Reaction to “The Fundamentals” led to the original Scopes trial in 1926. The rapid expansion of Young Earth Creationism (YEC) in the 1960s and 70s, especially in the South, led to “Scopes 2,” the Creation trial in Arkansas in 1981. The first Scopes trial had an ambiguous result, but Scopes 2 stopped the teaching of Scientific Creationism, as YEC came to be known, in public schools.
A decade later the Intelligent Design movement was born. Although it appeared to be an outgrowth of YEC, the two groups have little in common except hostility to Charles Darwin and evolution. Intelligent Design (ID) does not argue with the age of the Earth or the Universe. ID had such rapid success in its first decade that some adherents decided to try to push ID into the curriculum in the Dover Pennsylvania high school. ID was defeated and labeled Creationism, not science, in a trial that was covered around the world.
Despite defeats, both movements have continued to grow and, dare I say, evolve. YEC enshrined its view of creation in a museum in Kentucky. In fact, the $25 million facility opened its doors in 2005 just as ID was facing defeat in Dover. Among many attractions, the Creation Museum displays a dinosaur with English saddle. In the compressed YEC cosmos, dinosaurs roamed the world between the fifth day of creation and the Genesis Flood.
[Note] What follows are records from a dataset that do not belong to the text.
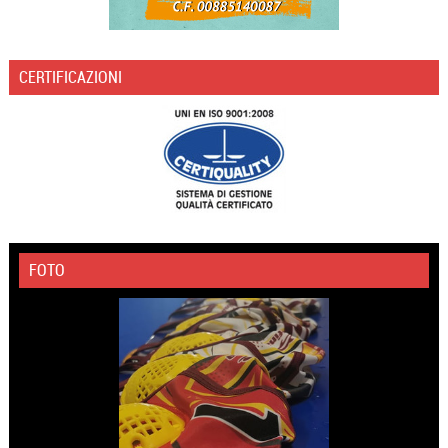
CERTIFICAZIONI
FOTO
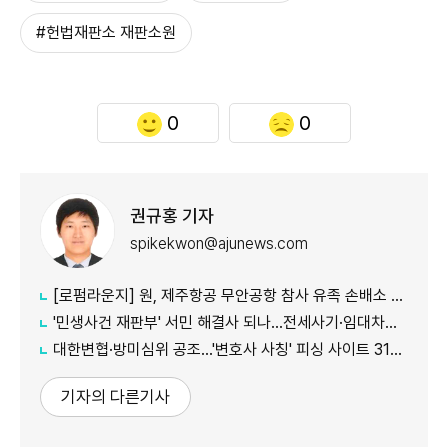
#헌법재판소 재판소원
0
0
권규홍 기자
spikekwon@ajunews.com
[로펌라운지] 원, 제주항공 무안공항 참사 유족 손배소 대리..."참사 진상 명확히 규명"
'민생사건 재판부' 서민 해결사 되나...전세사기·임대차분쟁 평균 3개월내 해결
대한변협·방미심위 공조…'변호사 사칭' 피싱 사이트 31건 무더기 차단
기자의 다른기사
Although all Creationists are united in their distaste for Darwin and evolution, YEC dismisses Einstein and much of 20thcentury physics also. Before Einstein’s work on relativity, most people believed the cosmos did not begin at a specific time. The Big Bang theory of Catholic priest Georges Lemaitre, based on Einstein’s relativity physics, sets the age of the universe using the speed of light as a fundamental constant. For the universe to be less than 10,000 years old, light must have moved much faster in the early universe. In fact “c Decay”, decay of the speed of light over time, is a YEC theory that denies that the speed of light is a fundamental constant. Another YEC theory uses a unique interpretation of general relativity to explain how the universe can appear to be billions of years old yet actually have an age of 10,000 years.
As to the genesis of that theory, Christiananswers.net says “Dr. Russell Humphreys was inspired to develop a new creationist cosmology which appears to solve the problem of the apparent conflict with the Bible's clear, authoritative teaching of a recent creation.” Humphreys started with his answer and worked backwards from there. It would be difficult to find a clearer example of a method that is not scientific. But it is also a method that works with millions who follow Creationism as it evolves.